Report every line in the listing below that contains the string "data", copying each such line in full. Treat uppercase and lowercase letters as different.

• Input:
----------------------------------------

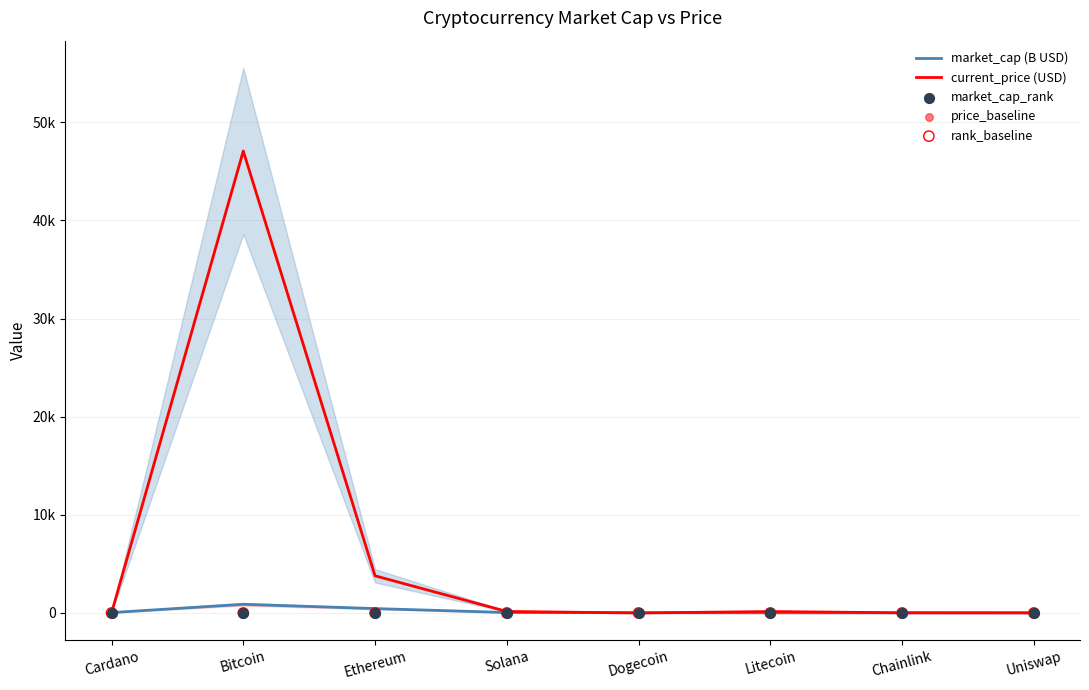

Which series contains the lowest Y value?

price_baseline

----------------------------------------

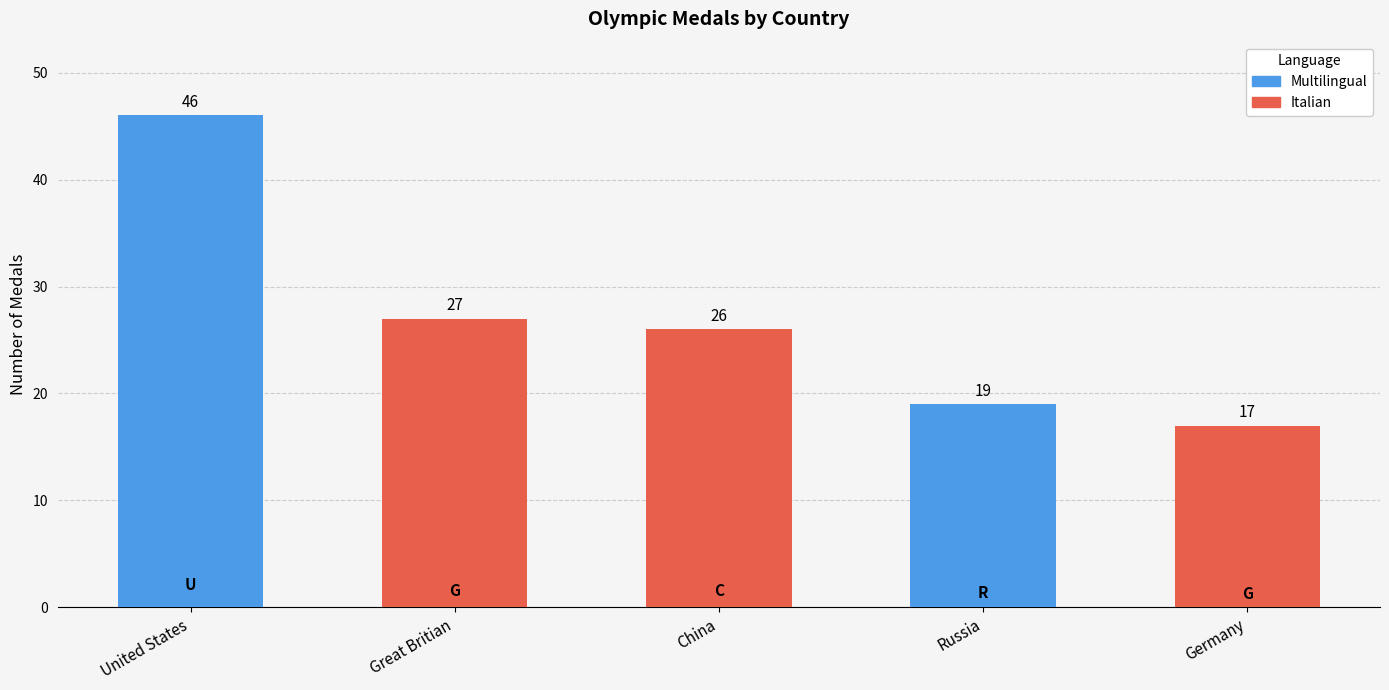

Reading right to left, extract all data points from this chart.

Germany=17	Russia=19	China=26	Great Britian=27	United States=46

----------------------------------------

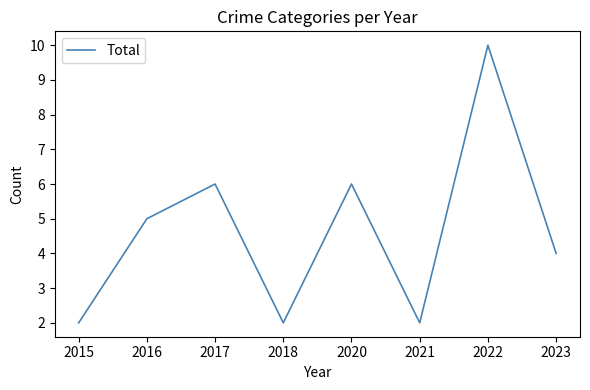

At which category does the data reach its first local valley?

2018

----------------------------------------

• Response box:
Reading right to left, extract all data points from this chart.
At which category does the data reach its first local valley?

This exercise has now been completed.